Она бросила на меня тревожный взгляд. Я засмеялся.
– Не бойся, – сказал я. – Ничего похожего на наш последний визит в Монстрариум.
– Я тут ни при чем. Это тебе понадобилось доставать ту тварь.
– Насколько я помню, это ты просила меня определить ее пол, хотя сама отлично знала, что это гермафродит.
– А насколько я помню, ты решил, что лучше голыми руками взять монгольского червя смерти, чем сознаться в своем невежестве.
– Короче, я хочу сказать, что сегодня нам не угрожает ровным счетом ничего, кроме, конечно, Адольфа.
Мы вошли в дом. Взяв меня под руку, она спросила:
– Адольф? А он что, не уходит домой по вечерам?
– Иногда он засыпает прямо за своим столом.
Я распахнул дверь под вывеской «Вход только для членов Общества». Сразу за ней начиналась узкая полутемная лестница. Пахло затхлостью: плесенью с толикой гнили.
– Про него часто забывают, – шепнул я, делая шаг вперед; лестница была слишком узка для двоих. – А уборщики ниже второго этажа не спускаются – причем не из страха перед образцами; это их Адольф запугал.
– Меня он тоже запугал, – призналась она. – В прошлый раз он пригрозил проломить мне голову своей тростью.
– Да нет, Адольф нормальный. Просто слишком долго просидел наедине со своими монстрами. Прошу прощения. Мне не полагается их так называть. Это ненаучно. С «аберрантными биологическими видами».
Мы дошли до первой площадки. Вонь химикатов, едва маскирующая тошнотворно-сладкий аромат смерти, усилилась; эти два запаха вечно висели в Монстрариуме, как густой туман. Еще один пролет, и мы окажемся в паре шагов от кабинета старого валлийца.

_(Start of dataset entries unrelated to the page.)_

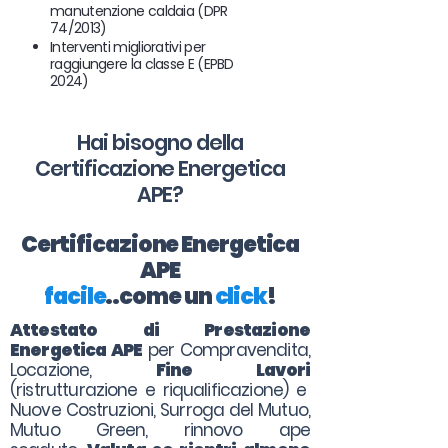
manutenzione caldaia (DPR
74/2013)
Interventi migliorativi per
raggiungere la classe E (EPBD
2024)
Hai bisogno della
Certificazione Energetica
APE?
Certificazione Energetica
APE
facile
..come un
click
!
Attestato di Prestazione
Energetica APE
per Compravendita,
Locazione,
Fine Lavori
(ristrutturazione e riqualificazione) e
Nuove Costruzioni, Surroga del Mutuo,
Mutuo Green, rinnovo ape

– Ну, смотри, Уильям Джеймс Генри, если это розыгрыш… – шепнула она мне на ухо.
– Я не злопамятен, – отвечал я. – Это мне не свойственно.
– Интересно, что бы сказал на это доктор Джон Кернс.
Я повернулся к ней. Она отпрянула, пораженная гневным выражением моего лица.
– Я рассказал тебе об этом по секрету, – сказал я.